We can benefit from automatic refactorization these ways:
- Lower costs of code maintenance
- Quick recognition of common problems in code
- It helps to measure code quality
- Design Pattern detection helps to understand system design
- Helps with documenting the system
- Automatically fixes simple common problems, gotchas
- Can detect malformed implementations of complex abstract concepts like design-patterns
- Can suggest modifications to correct malformed patterns
Current state: tools
There is a set of open-source tools available on the network that provide some kinds of automatic refactorization :
- PMD, Checkstyle - these tools provide code metrics (like line-count per class) and help discover bad-code-smells and anti-patterns within code. These include for instance :
- Eating exceptions
- Interface without methods (should be an Enum)
- A class containing only static methods (should be a Singleton)
- Nested ternary (a?b:c) operators
- Switch statements without default case
- Not released resources (lack of X.close() )
- A final class with protected methods
- Too big classes, too big methods
- Google Singleton Detector - can find some instances of Singleton pattern by analyzing Java bytecode
- Eclipse Refactorings - can’t find problems, but aids with transformations through UI
- Jackpot - finds problems in code expressed as patterns but cannot modify code
Current state: research
There is some theoretical research on the subject.

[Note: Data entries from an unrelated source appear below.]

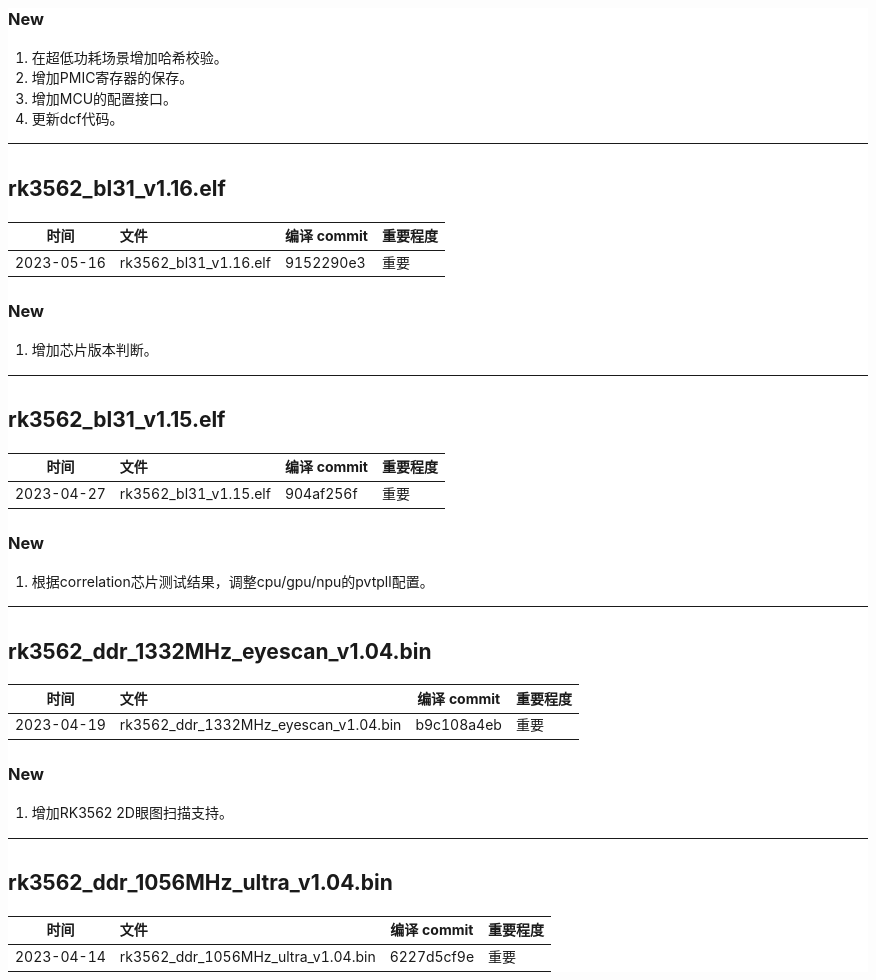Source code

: ### New

1. 在超低功耗场景增加哈希校验。
2. 增加PMIC寄存器的保存。
3. 增加MCU的配置接口。
4. 更新dcf代码。

------

## rk3562_bl31_v1.16.elf

| 时间       | 文件                  | 编译 commit | 重要程度 |
|----------- | :-------------------- | ----------- | -------- |
| 2023-05-16 | rk3562_bl31_v1.16.elf | 9152290e3   | 重要     |

### New

1. 增加芯片版本判断。

------

## rk3562_bl31_v1.15.elf

| 时间       | 文件                  | 编译 commit | 重要程度 |
| ---------- | :-------------------- | ----------- | -------- |
| 2023-04-27 | rk3562_bl31_v1.15.elf | 904af256f   | 重要     |

### New

1. 根据correlation芯片测试结果，调整cpu/gpu/npu的pvtpll配置。

------

## rk3562_ddr_1332MHz_eyescan_v1.04.bin

| 时间       | 文件                               | 编译 commit | 重要程度 |
| ---------- | :--------------------------------- | ----------- | -------- |
| 2023-04-19 | rk3562_ddr_1332MHz_eyescan_v1.04.bin | b9c108a4eb | 重要     |

### New

1. 增加RK3562 2D眼图扫描支持。

------

## rk3562_ddr_1056MHz_ultra_v1.04.bin

| 时间       | 文件                               | 编译 commit | 重要程度 |
| ---------- | :--------------------------------- | ----------- | -------- |
| 2023-04-14 | rk3562_ddr_1056MHz_ultra_v1.04.bin | 6227d5cf9e  | 重要     |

This is based on these mathematical tools:
- Formal Concept Analysis - especially representing inheritance hierarchies as lattice
- rho-Calculus
- Logic Metaprogramming - using Prolog for finding bad-code patterns in code
- Constraint-Satisfaction-Problem - bad-code patterns are represented as constraints and logic engines look for them
- Home-made Algorithms - these are “brute-force” and inflexible, prone to slight distortions in patterns
The project: goals
My Master Thesis goals include:
- Finding patterns in code
- Finding simple (exact) patterns in source code - bad-code-smells and simple anti-patterns, like PMD & Checkstyle do
- Finding complex (exact) patterns in source code, like design-patterns, that require more in-depth code analysis, looking at relationships between code constructs
- Finding complex but distorted patterns in source code, especially malformed design-patterns
- Applying transformations
- Applying user defined transformations for defined matches - e.g. finding where exceptions are eaten and inserting code to log them (or re-throw)
- Creating suggestions to correct distorted design-patterns - for instance finding a Singleton with non-private constructor and making it private
The project: concept design
There will be a repository of user defined Prolog rules. These rules will split up into two categories:
- Matching Rules - these will express bad-code-smells, anti-patterns, design-patterns
- Transformation Rules - these will express code transformations applied to code that is found with Matching Rules
The procedure for automatically refactoring code is as follows :
- The source code will be parsed into Java AST
- A Visitor traverses the AST and builds up Prolog Facts Repository about code.
- The user selects what code patterns is he interested in by choosing Matching Rules
- Prolog Inference Engine applies selected matching rules to the Facts already gathered and gives a list of all matched source code.
- The user selects what matched code he wants to refactor, then for each code snipped he selects Transformation rules that will be automatically applied.
- Prolog Inference Engine applies Transformation Rules to the AST of selected code snippets.
- AST is transformed back to the source code.
The project: technologies involved
As a Prolog Engine I will use one of these:
- TuProlog
- GNU Prolog for Java
For AST manipulation Eclipse JDT facilities will be used:
- org.eclipse.jdt.core.dom
- org.eclipse.jdt.core.dom.rewrite
JDT ASTRewrite introduces minimal transformations to the code, so that there will be no unnecessary modifications - for instance comments are preserved.